Research Interests

My research interests in the dynamics of migration and transnationalism, in both emigration and immigration contexts, has translated into research in five more specific areas: Interactions of migrant transnationalism and integration; Remittances, migration and development; Return mobilities; Citizenship, nation and diversity; Migration and religion.

Interactions of migrant transnationalism and integration

Migrants’ often sustain ties with people and places in countries of origin, while simultaneously adjusting to life in countries of settlement – in what might be described as ‘balancing acts’. I am interested in the practical ways in which individuals and families make choices about priorities, manage dilemmas, and mobilize synergies which emanate from connections across two or more countries.

Remittances, migration and development

Migrant remittances are one crucial way in which migration connects with development, broadly, and in particular for remittance-receiving households. I have explored migrants’ development engagements in different organizational forms with funding from varying sources. I have found that Islamic charity, as one such source, in part overlaps with migrants’ development engagements as well as with remittances.

Return mobilities

Return mobilities – hoped for or feared, planned or realized – shed light on central questions in migration studies.

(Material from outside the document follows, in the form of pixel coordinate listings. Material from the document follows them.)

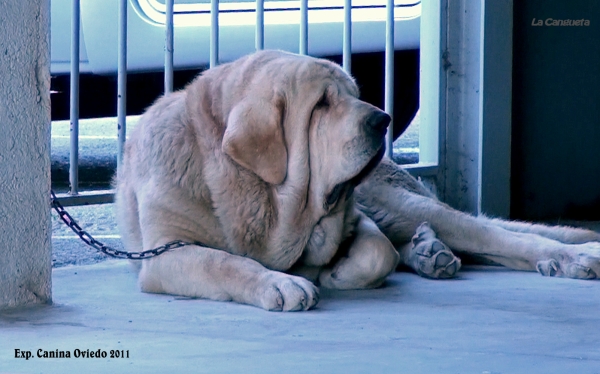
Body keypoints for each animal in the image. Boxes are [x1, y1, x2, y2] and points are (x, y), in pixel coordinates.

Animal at [116, 50, 600, 312]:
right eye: (322, 104)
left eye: (354, 93)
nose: (382, 120)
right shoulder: (167, 252)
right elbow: (224, 262)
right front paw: (278, 282)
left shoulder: (358, 217)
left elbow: (376, 252)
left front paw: (336, 272)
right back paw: (430, 253)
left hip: (399, 202)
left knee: (499, 238)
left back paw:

For instance, the idea of a future return is a crucial part of migrants’ identity work for decades following migration, whether or not return is ever realized. If realized, return migration is often every bit as complicated as migration was in the first place, in legal and bureaucratic terms, but also socially and in terms of belonging.

Belonging, citizenship and diversity

Issues of belonging and citizenship in European and Asian contexts are often similar, focusing on demarcations between ‘us’ and ‘them’. This relates to questions of social cohesion and coming to terms with diversity within nations, when homogenizing narratives often prevail. It is perhaps the most evident in relation to the granting of citizenship, naturalization requirements, loss of citizenship, and in perspectives on dual citizenship.

Migration and religion

I zoom in on everyday religiosity to understand how individuals make sense of their faith, as migrants (or descendants). I find intersections with their transnational practices and their integration processes; one such example is migrants’ transnational Islamic charity. Another is how in a diverse Catholic church context, ethno-national boundaries are found to be both upheld – and simultaneously transgressed – producing unity within diversity in everyday encounters, banal conviviality and complexity.